## EXERCISE INSTRUCTIONS
Retype all of the text in the data below word for word, line by line, and leave the pictures out.
####################
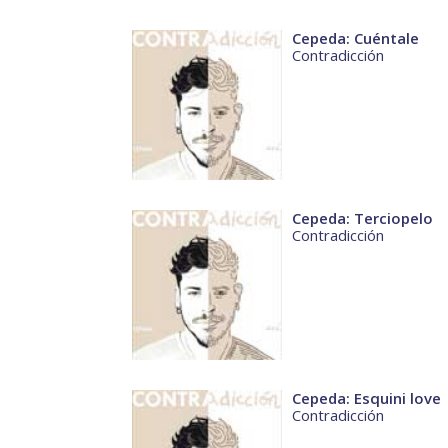
Cepeda: Cuéntale
Contradicción
Cepeda: Terciopelo
Contradicción
Cepeda: Esquini love
Contradicción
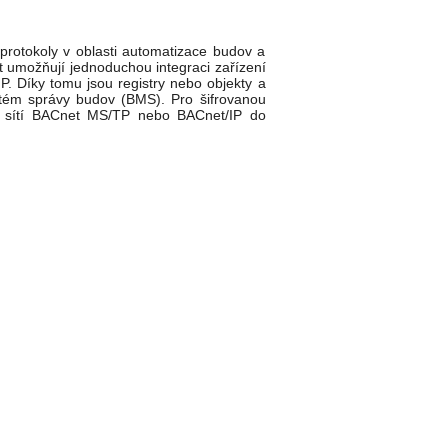
rotokoly v oblasti automatizace budov a
umožňují jednoduchou integraci zařízení
Díky tomu jsou registry nebo objekty a
tém správy budov (BMS). Pro šifrovanou
e sítí BACnet MS/TP nebo BACnet/IP do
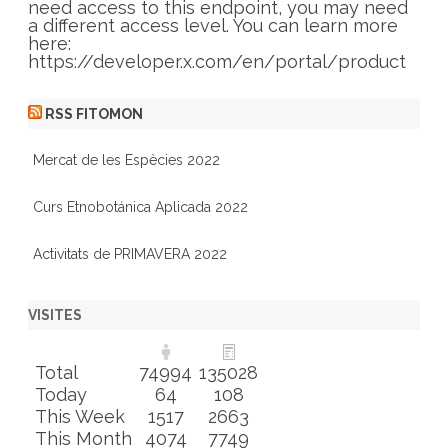
s
need access to this endpoint, you may need
a different access level. You can learn more
here:
https://developer.x.com/en/portal/product
RSS FITOMON
Mercat de les Espècies 2022
Curs Etnobotánica Aplicada 2022
Activitats de PRIMAVERA 2022
VISITES
Total
74994
135028
Today
64
108
This Week
1517
2663
This Month
4074
7749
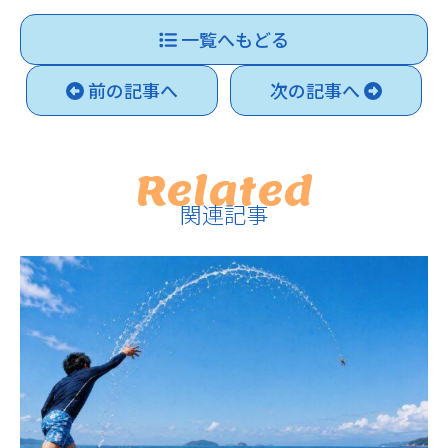
一覧へもどる
前の記事へ
次の記事へ
Related
関連記事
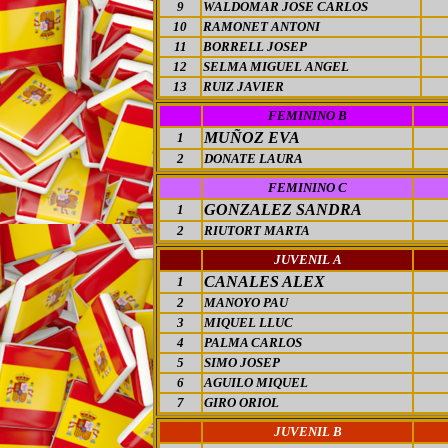
9
WALDOMAR JOSE CARLOS
10
RAMONET ANTONI
11
BORRELL JOSEP
12
SELMA MIGUEL ANGEL
13
RUIZ JAVIER
FEMININO B
MUÑOZ EVA
1
2
DONATE LAURA
FEMININO C
GONZALEZ SANDRA
1
2
RIUTORT MARTA
JUVENIL A
CANALES ALEX
1
2
MANOYO PAU
3
MIQUEL LLUC
4
PALMA CARLOS
5
SIMO JOSEP
6
AGUILO MIQUEL
7
GIRO ORIOL
JUVENIL
B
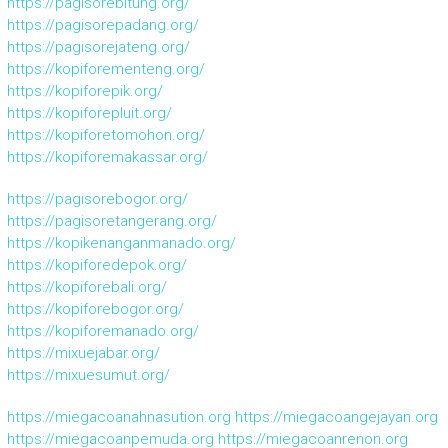
https://pagisorebitung.org/
https://pagisorepadang.org/
https://pagisorejateng.org/
https://kopiforementeng.org/
https://kopiforepik.org/
https://kopiforepluit.org/
https://kopiforetomohon.org/
https://kopiforemakassar.org/
https://pagisorebogor.org/
https://pagisoretangerang.org/
https://kopikenanganmanado.org/
https://kopiforedepok.org/
https://kopiforebali.org/
https://kopiforebogor.org/
https://kopiforemanado.org/
https://mixuejabar.org/
https://mixuesumut.org/
https://miegacoanahnasution.org
https://miegacoangejayan.org
https://miegacoanpemuda.org
https://miegacoanrenon.org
####################
## EXERCISE RESULT
Cepeda: Cuéntale
Contradicción
Cepeda: Terciopelo
Contradicción
Cepeda: Esquini love
Contradicción
rotokoly v oblasti automatizace budov a
umožňují jednoduchou integraci zařízení
Díky tomu jsou registry nebo objekty a
tém správy budov (BMS). Pro šifrovanou
e sítí BACnet MS/TP nebo BACnet/IP do
s
need access to this endpoint, you may need
a different access level. You can learn more
here:
https://developer.x.com/en/portal/product
RSS FITOMON
Mercat de les Espècies 2022
Curs Etnobotánica Aplicada 2022
Activitats de PRIMAVERA 2022
VISITES
Total
74994
135028
Today
64
108
This Week
1517
2663
This Month
4074
7749
一覧へもどる
前の記事へ
次の記事へ
Related
関連記事
9
WALDOMAR JOSE CARLOS
10
RAMONET ANTONI
11
BORRELL JOSEP
12
SELMA MIGUEL ANGEL
13
RUIZ JAVIER
FEMININO B
MUÑOZ EVA
1
2
DONATE LAURA
FEMININO C
GONZALEZ SANDRA
1
2
RIUTORT MARTA
JUVENIL A
CANALES ALEX
1
2
MANOYO PAU
3
MIQUEL LLUC
4
PALMA CARLOS
5
SIMO JOSEP
6
AGUILO MIQUEL
7
GIRO ORIOL
JUVENIL
B
https://pagisorebitung.org/
https://pagisorepadang.org/
https://pagisorejateng.org/
https://kopiforementeng.org/
https://kopiforepik.org/
https://kopiforepluit.org/
https://kopiforetomohon.org/
https://kopiforemakassar.org/
https://pagisorebogor.org/
https://pagisoretangerang.org/
https://kopikenanganmanado.org/
https://kopiforedepok.org/
https://kopiforebali.org/
https://kopiforebogor.org/
https://kopiforemanado.org/
https://mixuejabar.org/
https://mixuesumut.org/
https://miegacoanahnasution.org
https://miegacoangejayan.org
https://miegacoanpemuda.org
https://miegacoanrenon.org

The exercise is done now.